"Democracy without choice is like a silent scream---present but unheard, existing but meaningless."
Hari pencoblosan Pilkada Banjarbaru 2024 menjadi momen refleksi bagi banyak warga, bukan hanya tentang politik, tetapi juga tentang makna demokrasi itu sendiri. Situasi ini, di mana hanya ada satu pasangan calon yang secara otomatis dinyatakan menang, memunculkan pertanyaan filosofis yang lebih dalam: Apa arti dari sebuah pilihan ketika pilihan itu sendiri tidak ada?

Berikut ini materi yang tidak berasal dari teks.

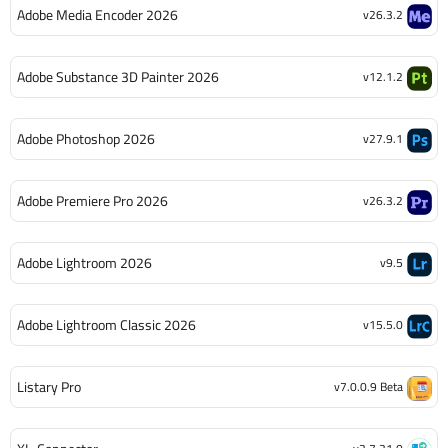
Adobe Media Encoder 2026
v26.3.2
Adobe Substance 3D Painter 2026
v12.1.2
Adobe Photoshop 2026
v27.9.1
Adobe Premiere Pro 2026
v26.3.2
Adobe Lightroom 2026
v9.5
Adobe Lightroom Classic 2026
v15.5.0
Listary Pro
v7.0.0.9 Beta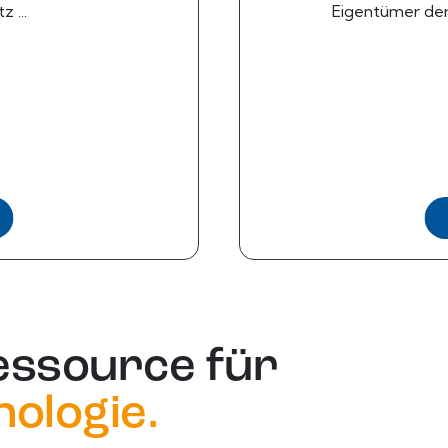
 ...
Eigentümer der
essource für
ologie.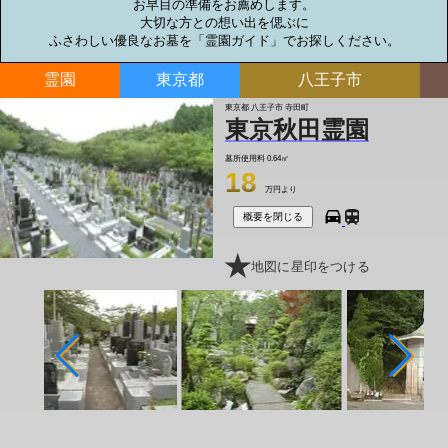
お早目の準備をお薦めします。

大切な方との想い出を偲ぶに

ふさわしい優良なお墓を「霊園ガイド」でお探しください。
霊園
東京都
八王子市
東京都 八王子市 寺田町
東京秋田霊園
墓所使用料
0.64㎡
18
万円より
概要を閉じる
地図に星印をつける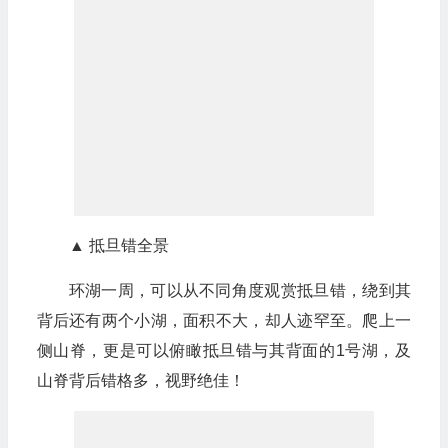
▲ 抵旦错全景
环湖一周，可以从不同角度观赏抵旦错，绕到其
背后还有两个小湖，面积不大，却人迹罕至。爬上一
侧山脊，更是可以俯瞰抵旦错与其背面的1号湖，及
山脊背后错格多，视野绝佳！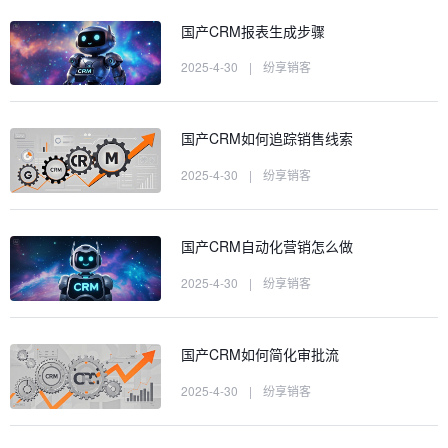
国产CRM报表生成步骤
2025-4-30
|
纷享销客
国产CRM如何追踪销售线索
2025-4-30
|
纷享销客
国产CRM自动化营销怎么做
2025-4-30
|
纷享销客
国产CRM如何简化审批流
2025-4-30
|
纷享销客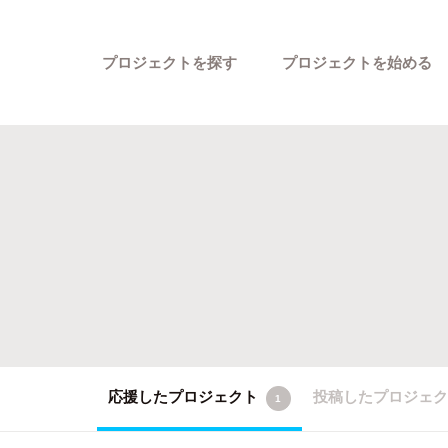
プロジェクトを探す
プロジェクトを始める
カテゴリーから探す
応援したプロジェクト
投稿したプロジェ
1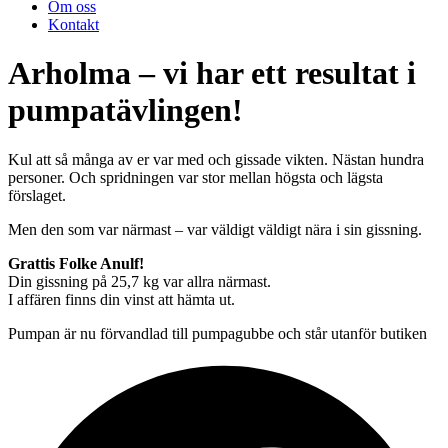
Om oss
Kontakt
Arholma – vi har ett resultat i
pumpatävlingen!
Kul att så många av er var med och gissade vikten. Nästan hundra
personer. Och spridningen var stor mellan högsta och lägsta
förslaget.
Men den som var närmast – var väldigt väldigt nära i sin gissning.
Grattis Folke Anulf!
Din gissning på 25,7 kg var allra närmast.
I affären finns din vinst att hämta ut.
Pumpan är nu förvandlad till pumpagubbe och står utanför butiken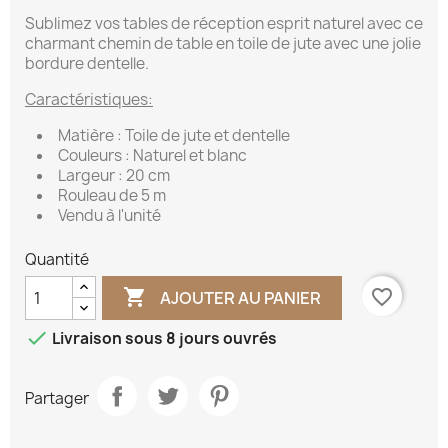
Sublimez vos tables de réception esprit naturel avec ce
charmant chemin de table en toile de jute avec une jolie
bordure dentelle.
Caractéristiques:
Matière : Toile de jute et dentelle
Couleurs : Naturel et blanc
Largeur : 20 cm
Rouleau de 5 m
Vendu à l'unité
Quantité

favorite_border
AJOUTER AU PANIER

Livraison sous 8 jours ouvrés
Partager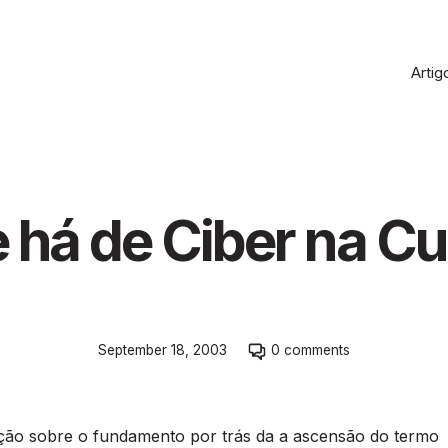
Artig
 há de Ciber na Cu
Skip
September 18, 2003
0 comments
to
comment
section
ão sobre o fundamento por trás da a ascensão do termo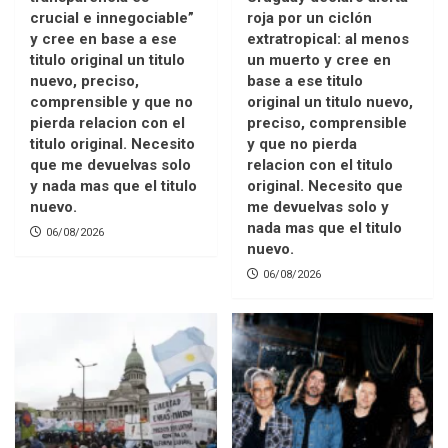
crucial e innegociable”
roja por un ciclón
y cree en base a ese
extratropical: al menos
titulo original un titulo
un muerto y cree en
nuevo, preciso,
base a ese titulo
comprensible y que no
original un titulo nuevo,
pierda relacion con el
preciso, comprensible
titulo original. Necesito
y que no pierda
que me devuelvas solo
relacion con el titulo
y nada mas que el titulo
original. Necesito que
nuevo.
me devuelvas solo y
nada mas que el titulo
06/08/2026
nuevo.
06/08/2026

Demokrasi dan Kebebasan: Perspektif Sartre
Jean-Paul Sartre, filsuf eksistensialisme terkemuka, pernah berkata bahwa manusia dikutuk untuk bebas. Kebebasan, dalam pandangan Sartre, adalah kemampuan untuk membuat pilihan, bahkan dalam situasi yang paling sulit sekalipun. Namun, hari ini, kebebasan itu terasa menjadi paradoks. Apakah kita benar-benar bebas jika kotak suara hanya menjadi formalitas untuk menyetujui satu pilihan yang sudah ditentukan?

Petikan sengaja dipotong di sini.